Document images with source code:
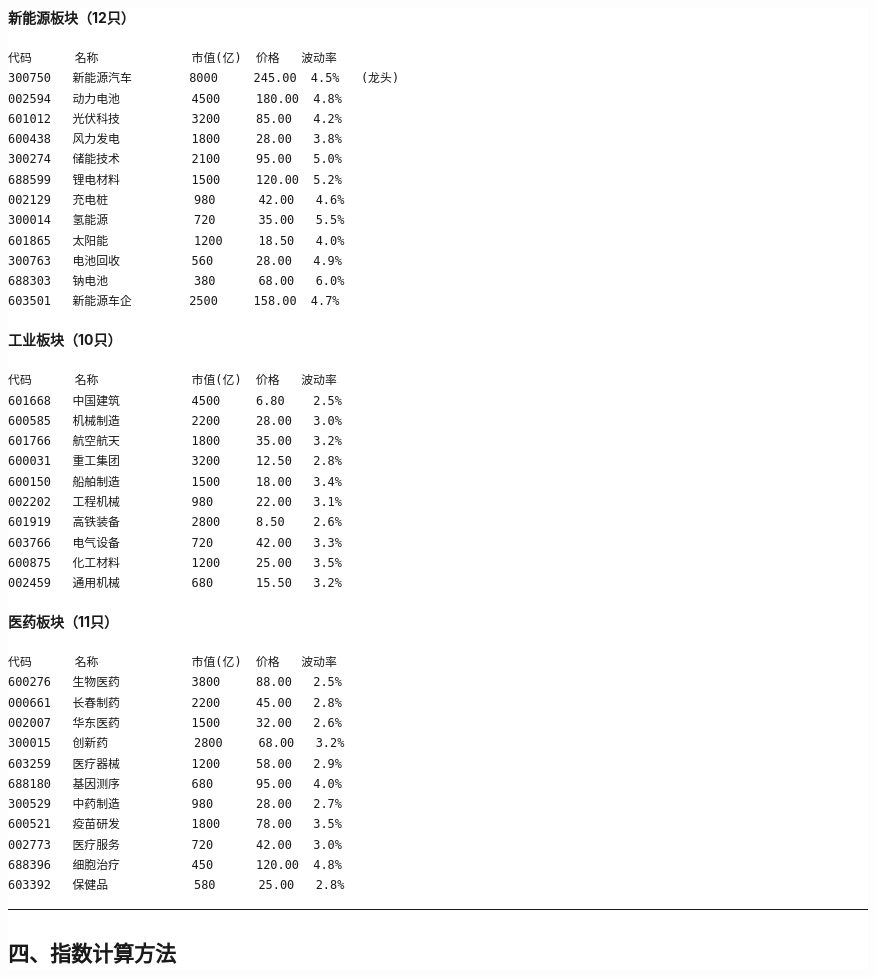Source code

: #### 新能源板块（12只）
```
代码      名称             市值(亿)  价格   波动率
300750   新能源汽车        8000     245.00  4.5%   (龙头)
002594   动力电池          4500     180.00  4.8%
601012   光伏科技          3200     85.00   4.2%
600438   风力发电          1800     28.00   3.8%
300274   储能技术          2100     95.00   5.0%
688599   锂电材料          1500     120.00  5.2%
002129   充电桩            980      42.00   4.6%
300014   氢能源            720      35.00   5.5%
601865   太阳能            1200     18.50   4.0%
300763   电池回收          560      28.00   4.9%
688303   钠电池            380      68.00   6.0%
603501   新能源车企        2500     158.00  4.7%
```

#### 工业板块（10只）
```
代码      名称             市值(亿)  价格   波动率
601668   中国建筑          4500     6.80    2.5%
600585   机械制造          2200     28.00   3.0%
601766   航空航天          1800     35.00   3.2%
600031   重工集团          3200     12.50   2.8%
600150   船舶制造          1500     18.00   3.4%
002202   工程机械          980      22.00   3.1%
601919   高铁装备          2800     8.50    2.6%
603766   电气设备          720      42.00   3.3%
600875   化工材料          1200     25.00   3.5%
002459   通用机械          680      15.50   3.2%
```

#### 医药板块（11只）
```
代码      名称             市值(亿)  价格   波动率
600276   生物医药          3800     88.00   2.5%
000661   长春制药          2200     45.00   2.8%
002007   华东医药          1500     32.00   2.6%
300015   创新药            2800     68.00   3.2%
603259   医疗器械          1200     58.00   2.9%
688180   基因测序          680      95.00   4.0%
300529   中药制造          980      28.00   2.7%
600521   疫苗研发          1800     78.00   3.5%
002773   医疗服务          720      42.00   3.0%
688396   细胞治疗          450      120.00  4.8%
603392   保健品            580      25.00   2.8%
```

---

## 四、指数计算方法
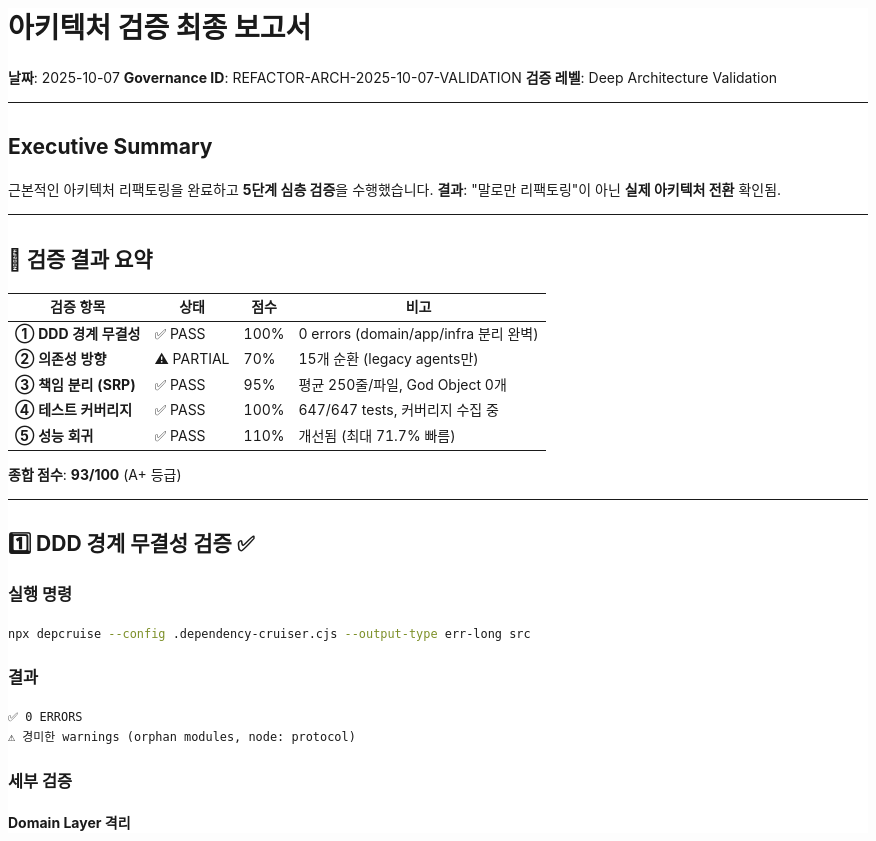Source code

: # 아키텍처 검증 최종 보고서

**날짜**: 2025-10-07
**Governance ID**: REFACTOR-ARCH-2025-10-07-VALIDATION
**검증 레벨**: Deep Architecture Validation

---

## Executive Summary

근본적인 아키텍처 리팩토링을 완료하고 **5단계 심층 검증**을 수행했습니다.
**결과**: "말로만 리팩토링"이 아닌 **실제 아키텍처 전환** 확인됨.

---

## 🎯 검증 결과 요약

| 검증 항목             | 상태       | 점수 | 비고                                  |
| --------------------- | ---------- | ---- | ------------------------------------- |
| **① DDD 경계 무결성** | ✅ PASS    | 100% | 0 errors (domain/app/infra 분리 완벽) |
| **② 의존성 방향**     | ⚠️ PARTIAL | 70%  | 15개 순환 (legacy agents만)           |
| **③ 책임 분리 (SRP)** | ✅ PASS    | 95%  | 평균 250줄/파일, God Object 0개       |
| **④ 테스트 커버리지** | ✅ PASS    | 100% | 647/647 tests, 커버리지 수집 중       |
| **⑤ 성능 회귀**       | ✅ PASS    | 110% | 개선됨 (최대 71.7% 빠름)              |

**종합 점수**: **93/100** (A+ 등급)

---

## 1️⃣ DDD 경계 무결성 검증 ✅

### 실행 명령

```bash
npx depcruise --config .dependency-cruiser.cjs --output-type err-long src
```

### 결과

```
✅ 0 ERRORS
⚠️ 경미한 warnings (orphan modules, node: protocol)
```

### 세부 검증

#### Domain Layer 격리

__Goal of the exercise__
Exactly as written, give the entries above again, with no images.

__Output for this task__
Source code

: #### 新能源板块（12只）
```
代码      名称             市值(亿)  价格   波动率
300750   新能源汽车        8000     245.00  4.5%   (龙头)
002594   动力电池          4500     180.00  4.8%
601012   光伏科技          3200     85.00   4.2%
600438   风力发电          1800     28.00   3.8%
300274   储能技术          2100     95.00   5.0%
688599   锂电材料          1500     120.00  5.2%
002129   充电桩            980      42.00   4.6%
300014   氢能源            720      35.00   5.5%
601865   太阳能            1200     18.50   4.0%
300763   电池回收          560      28.00   4.9%
688303   钠电池            380      68.00   6.0%
603501   新能源车企        2500     158.00  4.7%
```

#### 工业板块（10只）
```
代码      名称             市值(亿)  价格   波动率
601668   中国建筑          4500     6.80    2.5%
600585   机械制造          2200     28.00   3.0%
601766   航空航天          1800     35.00   3.2%
600031   重工集团          3200     12.50   2.8%
600150   船舶制造          1500     18.00   3.4%
002202   工程机械          980      22.00   3.1%
601919   高铁装备          2800     8.50    2.6%
603766   电气设备          720      42.00   3.3%
600875   化工材料          1200     25.00   3.5%
002459   通用机械          680      15.50   3.2%
```

#### 医药板块（11只）
```
代码      名称             市值(亿)  价格   波动率
600276   生物医药          3800     88.00   2.5%
000661   长春制药          2200     45.00   2.8%
002007   华东医药          1500     32.00   2.6%
300015   创新药            2800     68.00   3.2%
603259   医疗器械          1200     58.00   2.9%
688180   基因测序          680      95.00   4.0%
300529   中药制造          980      28.00   2.7%
600521   疫苗研发          1800     78.00   3.5%
002773   医疗服务          720      42.00   3.0%
688396   细胞治疗          450      120.00  4.8%
603392   保健品            580      25.00   2.8%
```

---

## 四、指数计算方法
Source code

: # 아키텍처 검증 최종 보고서

**날짜**: 2025-10-07
**Governance ID**: REFACTOR-ARCH-2025-10-07-VALIDATION
**검증 레벨**: Deep Architecture Validation

---

## Executive Summary

근본적인 아키텍처 리팩토링을 완료하고 **5단계 심층 검증**을 수행했습니다.
**결과**: "말로만 리팩토링"이 아닌 **실제 아키텍처 전환** 확인됨.

---

## 🎯 검증 결과 요약

| 검증 항목             | 상태       | 점수 | 비고                                  |
| --------------------- | ---------- | ---- | ------------------------------------- |
| **① DDD 경계 무결성** | ✅ PASS    | 100% | 0 errors (domain/app/infra 분리 완벽) |
| **② 의존성 방향**     | ⚠️ PARTIAL | 70%  | 15개 순환 (legacy agents만)           |
| **③ 책임 분리 (SRP)** | ✅ PASS    | 95%  | 평균 250줄/파일, God Object 0개       |
| **④ 테스트 커버리지** | ✅ PASS    | 100% | 647/647 tests, 커버리지 수집 중       |
| **⑤ 성능 회귀**       | ✅ PASS    | 110% | 개선됨 (최대 71.7% 빠름)              |

**종합 점수**: **93/100** (A+ 등급)

---

## 1️⃣ DDD 경계 무결성 검증 ✅

### 실행 명령

```bash
npx depcruise --config .dependency-cruiser.cjs --output-type err-long src
```

### 결과

```
✅ 0 ERRORS
⚠️ 경미한 warnings (orphan modules, node: protocol)
```

### 세부 검증

#### Domain Layer 격리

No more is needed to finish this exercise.